Mit Ethan zu essen oder mit ihm zu reden. Und auf der einen Seite gefiel mir das, auf der anderen Seite beunruhigte es mich.

,,Du hast doch letztens gesagt, dass gesundes Essen so wichtig ist", sagte Ethan provokant und schenkte mir ein schiefes Grinsen.
,,Fuck, ich hab vergessen mir das Gesicht zu waschen", stöhnte er, als wäre es das wichtigste auf der Welt.

Ich schüttelte lachend den Kopf. ,,Willst du Erfrischungstücher?", fragte ich rhetorisch und Ethan nickte ernsthaft.
Schmunzelnd holte ich die Erfrischungstücher mit dem Geruch von Rosen aus meiner Tasche und hielt Ethan sie hin.
Ungeschickt zog er mit seinen schlanken Fingern ein Tuch heraus und fuhr sich grob übers Gesicht.
,,Besser?"

,,Keine Ahnung.

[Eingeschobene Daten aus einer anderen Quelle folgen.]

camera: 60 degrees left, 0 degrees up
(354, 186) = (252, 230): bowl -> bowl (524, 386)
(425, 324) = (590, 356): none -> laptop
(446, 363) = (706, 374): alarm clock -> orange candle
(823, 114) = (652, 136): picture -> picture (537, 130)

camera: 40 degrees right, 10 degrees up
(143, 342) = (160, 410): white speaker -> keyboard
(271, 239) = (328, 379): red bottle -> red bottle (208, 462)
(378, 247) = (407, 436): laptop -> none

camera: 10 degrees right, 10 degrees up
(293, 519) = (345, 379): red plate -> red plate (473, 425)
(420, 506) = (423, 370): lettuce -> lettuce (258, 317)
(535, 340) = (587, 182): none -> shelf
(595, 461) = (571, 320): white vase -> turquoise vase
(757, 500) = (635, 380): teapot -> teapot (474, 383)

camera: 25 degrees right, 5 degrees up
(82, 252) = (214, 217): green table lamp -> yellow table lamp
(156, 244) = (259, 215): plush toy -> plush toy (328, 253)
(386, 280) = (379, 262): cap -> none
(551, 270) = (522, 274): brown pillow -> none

Ist es echt besser nach Erfrischungstüchern mit dem Geruch von Rosen zu riechen, als verschwitzt zu sein?", fragte er und fuhr sich durch die Haare.
Ein Muskel in seinem Bizeps zuckte, als er seine Hand entspannt auf seinem Bein ruhen ließ.
Grinsend zuckte ich mit den Schultern und lehnte mich entspannt zurück.

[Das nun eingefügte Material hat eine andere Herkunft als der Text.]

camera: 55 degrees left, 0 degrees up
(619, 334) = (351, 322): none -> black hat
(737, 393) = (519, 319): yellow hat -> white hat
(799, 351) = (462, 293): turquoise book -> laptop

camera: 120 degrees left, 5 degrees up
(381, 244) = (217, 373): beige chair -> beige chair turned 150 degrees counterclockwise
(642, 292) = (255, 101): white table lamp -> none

Kurz grübelte ich. ,,Warum magst du Brady nicht?", fragte ich schließlich.
Stirnrunzelnd registrierte ich, dass Ethan dass Lenkrad fester umklammerte. Was machte ihn so sauer?

,,Ich weiß dass du denkst dass er einer von den Guten ist. Ist nicht so, als hätte ich was schlechtes über ihn gehört oder sowas, aber irgendwie kommt er mir komisch vor. Und die Tatsache dass er immer versucht allen zu gefallen pisst mich an", erklärte Ethan ehrlich.
Überrascht sah ich ihn einen kleinen Moment lang an, sagte aber nichts.
,,Du solltest wirklich zur Party kommen, Ginger. Ich brauche jemanden, der mich ablenkt. Vom ganzen Alkohol und den Drogen", sagte er dann.

,,Ich bin sicherlich nicht da, um dich von irgendwas abzulenken. Du hast doch Zara."
Ich biss auf meiner Lippe herum und sah aus dem Fenster, als ich darauf wartete dass er antwortete. Hoffentlich waren wir bald bei Starbucks.
Und hoffentlich nahm Ethan meine Aussage nicht falsch auf. Nicht dass er dachte, dass ich eifersüchtig wäre.

,,Das einzig gute an Zara ist, dass sie gut aussieht. Mehr nicht. Sie stresst mich mehr, als das sie mir bei irgendwas hilft", sagte er knapp und bog in den Drive- In von Starbucks. Warum tat es so gut, das zu hören? Mich überraschte immer wieder, wie ehrlich und offen Ethan sein konnte, wenn er wollte. Und wie verschieden er sein konnte.
Eben noch war er ein absolutes Arschloch, dann war er provokant und jetzt wirkte er ganz ruhig und entspannt.
,,Ich brauche dich nicht nur als Ablenkung, Ginger. Wenn du kommst und uns beiden langweilig wird, dann gehen wir was essen oder so. Ich bezahle dann auch", schlug er vor und schenkte mir kurz ein schiefes Grinsen, was meinen Körper kribbeln ließ.
,,Versprochen."

Kurz überlegte ich. Es konnte doch echt nicht sein, dass er mich schon wieder überzeugt hatte.
Ich seufzte.
,,Na gut. Aber nur weil ich hoffe dass uns dann langweilig ist und wir essen gehen", grummelte ich gespielt, obwohl ich mich wirklich freute.